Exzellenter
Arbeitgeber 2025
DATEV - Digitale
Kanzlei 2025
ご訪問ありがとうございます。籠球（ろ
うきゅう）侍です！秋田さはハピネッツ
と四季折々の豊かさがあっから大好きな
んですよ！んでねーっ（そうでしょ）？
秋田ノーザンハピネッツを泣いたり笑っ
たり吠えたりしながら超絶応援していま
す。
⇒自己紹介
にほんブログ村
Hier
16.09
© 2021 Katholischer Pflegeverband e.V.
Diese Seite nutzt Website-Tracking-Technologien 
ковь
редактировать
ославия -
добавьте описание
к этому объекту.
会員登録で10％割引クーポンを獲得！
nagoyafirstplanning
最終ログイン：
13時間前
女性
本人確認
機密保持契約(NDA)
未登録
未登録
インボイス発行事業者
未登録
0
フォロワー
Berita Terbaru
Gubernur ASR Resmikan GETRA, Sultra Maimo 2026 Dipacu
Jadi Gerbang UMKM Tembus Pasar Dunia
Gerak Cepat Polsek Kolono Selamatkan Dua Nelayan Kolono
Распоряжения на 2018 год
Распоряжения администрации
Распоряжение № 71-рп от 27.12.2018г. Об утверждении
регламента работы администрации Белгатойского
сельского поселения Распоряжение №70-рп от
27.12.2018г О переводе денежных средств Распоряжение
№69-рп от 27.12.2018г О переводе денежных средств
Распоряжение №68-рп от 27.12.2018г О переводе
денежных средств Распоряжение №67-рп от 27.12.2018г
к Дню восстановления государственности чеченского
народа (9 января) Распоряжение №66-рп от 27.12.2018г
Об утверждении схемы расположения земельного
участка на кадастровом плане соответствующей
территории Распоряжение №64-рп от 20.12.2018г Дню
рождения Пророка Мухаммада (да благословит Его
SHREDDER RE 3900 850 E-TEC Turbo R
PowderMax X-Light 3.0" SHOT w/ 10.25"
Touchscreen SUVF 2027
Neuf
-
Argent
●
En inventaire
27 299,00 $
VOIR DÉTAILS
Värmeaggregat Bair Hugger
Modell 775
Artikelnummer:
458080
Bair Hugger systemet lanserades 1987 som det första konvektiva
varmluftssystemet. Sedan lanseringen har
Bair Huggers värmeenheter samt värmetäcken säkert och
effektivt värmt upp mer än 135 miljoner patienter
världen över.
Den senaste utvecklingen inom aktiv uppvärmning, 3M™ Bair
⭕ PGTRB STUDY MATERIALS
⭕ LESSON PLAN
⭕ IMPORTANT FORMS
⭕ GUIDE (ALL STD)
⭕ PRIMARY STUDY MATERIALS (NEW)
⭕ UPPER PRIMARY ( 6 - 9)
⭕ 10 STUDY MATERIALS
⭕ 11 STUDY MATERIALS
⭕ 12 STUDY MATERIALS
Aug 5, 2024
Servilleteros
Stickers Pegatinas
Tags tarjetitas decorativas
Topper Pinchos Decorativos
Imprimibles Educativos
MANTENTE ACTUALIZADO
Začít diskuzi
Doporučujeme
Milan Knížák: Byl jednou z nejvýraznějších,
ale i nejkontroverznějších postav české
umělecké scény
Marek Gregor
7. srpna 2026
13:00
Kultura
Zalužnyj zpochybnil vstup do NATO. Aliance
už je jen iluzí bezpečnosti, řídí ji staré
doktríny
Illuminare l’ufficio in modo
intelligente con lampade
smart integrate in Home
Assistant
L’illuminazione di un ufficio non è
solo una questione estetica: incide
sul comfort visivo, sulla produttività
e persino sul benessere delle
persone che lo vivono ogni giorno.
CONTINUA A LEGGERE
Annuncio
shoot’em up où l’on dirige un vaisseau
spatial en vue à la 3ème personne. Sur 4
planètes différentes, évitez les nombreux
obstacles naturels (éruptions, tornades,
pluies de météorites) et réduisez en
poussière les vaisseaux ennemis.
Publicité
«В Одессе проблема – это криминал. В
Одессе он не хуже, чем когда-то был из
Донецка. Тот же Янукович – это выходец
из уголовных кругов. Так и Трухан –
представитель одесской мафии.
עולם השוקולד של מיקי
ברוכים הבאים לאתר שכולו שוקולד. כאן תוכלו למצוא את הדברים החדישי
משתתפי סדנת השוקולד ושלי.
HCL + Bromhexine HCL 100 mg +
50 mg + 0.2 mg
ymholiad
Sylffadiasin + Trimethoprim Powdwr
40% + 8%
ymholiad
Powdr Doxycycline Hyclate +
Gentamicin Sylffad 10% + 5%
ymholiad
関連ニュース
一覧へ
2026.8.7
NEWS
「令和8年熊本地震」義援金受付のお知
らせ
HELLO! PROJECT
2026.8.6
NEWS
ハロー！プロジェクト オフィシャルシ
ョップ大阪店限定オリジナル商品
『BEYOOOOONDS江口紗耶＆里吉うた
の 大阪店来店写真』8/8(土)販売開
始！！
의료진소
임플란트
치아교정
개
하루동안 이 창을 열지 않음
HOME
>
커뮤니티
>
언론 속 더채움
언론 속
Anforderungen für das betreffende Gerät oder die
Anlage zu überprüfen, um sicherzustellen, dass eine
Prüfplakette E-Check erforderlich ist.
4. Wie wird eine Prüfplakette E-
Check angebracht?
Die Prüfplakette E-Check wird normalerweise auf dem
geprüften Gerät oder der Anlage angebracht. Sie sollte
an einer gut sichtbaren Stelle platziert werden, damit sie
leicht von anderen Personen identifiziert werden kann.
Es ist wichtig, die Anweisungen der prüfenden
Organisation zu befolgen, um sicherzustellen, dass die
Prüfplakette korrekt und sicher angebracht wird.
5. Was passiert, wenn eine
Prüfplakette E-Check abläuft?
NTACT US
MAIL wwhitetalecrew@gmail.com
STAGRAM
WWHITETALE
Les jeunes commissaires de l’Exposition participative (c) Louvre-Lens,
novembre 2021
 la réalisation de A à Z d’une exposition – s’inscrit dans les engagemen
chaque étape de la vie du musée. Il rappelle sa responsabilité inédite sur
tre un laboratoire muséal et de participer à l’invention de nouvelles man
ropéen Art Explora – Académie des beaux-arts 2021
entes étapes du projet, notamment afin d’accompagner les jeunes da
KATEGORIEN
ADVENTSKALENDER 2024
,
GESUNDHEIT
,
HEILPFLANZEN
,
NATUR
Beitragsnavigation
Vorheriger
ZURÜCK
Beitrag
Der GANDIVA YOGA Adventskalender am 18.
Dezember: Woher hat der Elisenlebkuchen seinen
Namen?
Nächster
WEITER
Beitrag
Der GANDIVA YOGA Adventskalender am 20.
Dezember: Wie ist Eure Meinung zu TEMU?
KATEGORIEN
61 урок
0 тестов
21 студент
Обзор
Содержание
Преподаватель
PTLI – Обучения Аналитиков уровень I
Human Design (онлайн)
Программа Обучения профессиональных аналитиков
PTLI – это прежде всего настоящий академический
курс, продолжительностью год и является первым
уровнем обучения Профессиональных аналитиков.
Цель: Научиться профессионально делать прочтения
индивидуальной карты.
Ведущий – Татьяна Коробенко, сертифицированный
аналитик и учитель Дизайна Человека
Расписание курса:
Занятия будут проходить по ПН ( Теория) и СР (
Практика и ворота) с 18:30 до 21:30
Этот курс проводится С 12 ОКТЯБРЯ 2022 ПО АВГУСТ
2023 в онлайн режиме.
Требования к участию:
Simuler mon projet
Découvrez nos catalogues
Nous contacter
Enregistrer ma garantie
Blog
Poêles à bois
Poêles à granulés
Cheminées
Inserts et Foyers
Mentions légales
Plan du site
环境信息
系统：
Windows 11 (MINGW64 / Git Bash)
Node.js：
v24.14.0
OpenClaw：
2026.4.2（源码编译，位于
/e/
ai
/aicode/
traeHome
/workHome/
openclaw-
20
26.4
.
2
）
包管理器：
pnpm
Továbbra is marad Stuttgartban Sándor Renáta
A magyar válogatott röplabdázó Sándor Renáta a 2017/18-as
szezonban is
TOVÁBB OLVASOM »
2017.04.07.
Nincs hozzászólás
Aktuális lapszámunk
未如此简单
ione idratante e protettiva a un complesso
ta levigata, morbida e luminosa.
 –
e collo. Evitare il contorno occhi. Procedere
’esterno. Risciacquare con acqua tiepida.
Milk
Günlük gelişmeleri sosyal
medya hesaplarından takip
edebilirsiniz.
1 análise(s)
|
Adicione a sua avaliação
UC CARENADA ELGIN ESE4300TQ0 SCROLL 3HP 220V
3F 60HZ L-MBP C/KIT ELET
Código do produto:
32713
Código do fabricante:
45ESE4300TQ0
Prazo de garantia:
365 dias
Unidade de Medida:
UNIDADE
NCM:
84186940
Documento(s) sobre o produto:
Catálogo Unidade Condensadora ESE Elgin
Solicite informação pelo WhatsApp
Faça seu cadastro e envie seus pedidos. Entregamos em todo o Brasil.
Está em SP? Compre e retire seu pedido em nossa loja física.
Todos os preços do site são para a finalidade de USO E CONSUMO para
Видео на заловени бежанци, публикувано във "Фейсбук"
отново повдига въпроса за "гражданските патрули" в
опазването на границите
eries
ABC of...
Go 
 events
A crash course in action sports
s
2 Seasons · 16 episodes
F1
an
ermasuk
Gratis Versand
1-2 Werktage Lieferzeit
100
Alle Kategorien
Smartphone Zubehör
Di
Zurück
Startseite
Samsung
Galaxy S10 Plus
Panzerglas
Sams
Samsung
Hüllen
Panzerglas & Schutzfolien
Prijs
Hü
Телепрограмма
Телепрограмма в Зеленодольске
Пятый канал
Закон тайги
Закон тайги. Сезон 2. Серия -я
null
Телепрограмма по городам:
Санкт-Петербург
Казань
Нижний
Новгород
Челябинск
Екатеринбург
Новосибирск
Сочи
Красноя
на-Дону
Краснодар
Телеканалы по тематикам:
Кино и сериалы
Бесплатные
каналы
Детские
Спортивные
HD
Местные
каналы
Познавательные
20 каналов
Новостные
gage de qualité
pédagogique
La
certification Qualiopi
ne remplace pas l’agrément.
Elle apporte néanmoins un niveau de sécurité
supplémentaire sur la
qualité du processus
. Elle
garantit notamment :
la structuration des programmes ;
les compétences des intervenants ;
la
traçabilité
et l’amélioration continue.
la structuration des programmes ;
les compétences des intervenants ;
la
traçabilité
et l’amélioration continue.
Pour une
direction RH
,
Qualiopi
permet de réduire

•••••

Render the data as a JSON list of strings, starting with its first line and going on through the line with "MANTENTE ACTUALIZADO". Give one string per line, leave out any blank lines, and include nothing after that line.

**Your solution**
[
  "Exzellenter",
  "Arbeitgeber 2025",
  "DATEV - Digitale",
  "Kanzlei 2025",
  "ご訪問ありがとうございます。籠球（ろ",
  "うきゅう）侍です！秋田さはハピネッツ",
  "と四季折々の豊かさがあっから大好きな",
  "んですよ！んでねーっ（そうでしょ）？",
  "秋田ノーザンハピネッツを泣いたり笑っ",
  "たり吠えたりしながら超絶応援していま",
  "す。",
  "⇒自己紹介",
  "にほんブログ村",
  "Hier",
  "16.09",
  "© 2021 Katholischer Pflegeverband e.V.",
  "Diese Seite nutzt Website-Tracking-Technologien ",
  "ковь",
  "редактировать",
  "ославия -",
  "добавьте описание",
  "к этому объекту.",
  "会員登録で10％割引クーポンを獲得！",
  "nagoyafirstplanning",
  "最終ログイン：",
  "13時間前",
  "女性",
  "本人確認",
  "機密保持契約(NDA)",
  "未登録",
  "未登録",
  "インボイス発行事業者",
  "未登録",
  "0",
  "フォロワー",
  "Berita Terbaru",
  "Gubernur ASR Resmikan GETRA, Sultra Maimo 2026 Dipacu",
  "Jadi Gerbang UMKM Tembus Pasar Dunia",
  "Gerak Cepat Polsek Kolono Selamatkan Dua Nelayan Kolono",
  "Распоряжения на 2018 год",
  "Распоряжения администрации",
  "Распоряжение № 71-рп от 27.12.2018г. Об утверждении",
  "регламента работы администрации Белгатойского",
  "сельского поселения Распоряжение №70-рп от",
  "27.12.2018г О переводе денежных средств Распоряжение",
  "№69-рп от 27.12.2018г О переводе денежных средств",
  "Распоряжение №68-рп от 27.12.2018г О переводе",
  "денежных средств Распоряжение №67-рп от 27.12.2018г",
  "к Дню восстановления государственности чеченского",
  "народа (9 января) Распоряжение №66-рп от 27.12.2018г",
  "Об утверждении схемы расположения земельного",
  "участка на кадастровом плане соответствующей",
  "территории Распоряжение №64-рп от 20.12.2018г Дню",
  "рождения Пророка Мухаммада (да благословит Его",
  "SHREDDER RE 3900 850 E-TEC Turbo R",
  "PowderMax X-Light 3.0\" SHOT w/ 10.25\"",
  "Touchscreen SUVF 2027",
  "Neuf",
  "-",
  "Argent",
  "●",
  "En inventaire",
  "27 299,00 $",
  "VOIR DÉTAILS",
  "Värmeaggregat Bair Hugger",
  "Modell 775",
  "Artikelnummer:",
  "458080",
  "Bair Hugger systemet lanserades 1987 som det första konvektiva",
  "varmluftssystemet. Sedan lanseringen har",
  "Bair Huggers värmeenheter samt värmetäcken säkert och",
  "effektivt värmt upp mer än 135 miljoner patienter",
  "världen över.",
  "Den senaste utvecklingen inom aktiv uppvärmning, 3M™ Bair",
  "⭕ PGTRB STUDY MATERIALS",
  "⭕ LESSON PLAN",
  "⭕ IMPORTANT FORMS",
  "⭕ GUIDE (ALL STD)",
  "⭕ PRIMARY STUDY MATERIALS (NEW)",
  "⭕ UPPER PRIMARY ( 6 - 9)",
  "⭕ 10 STUDY MATERIALS",
  "⭕ 11 STUDY MATERIALS",
  "⭕ 12 STUDY MATERIALS",
  "Aug 5, 2024",
  "Servilleteros",
  "Stickers Pegatinas",
  "Tags tarjetitas decorativas",
  "Topper Pinchos Decorativos",
  "Imprimibles Educativos",
  "MANTENTE ACTUALIZADO"
]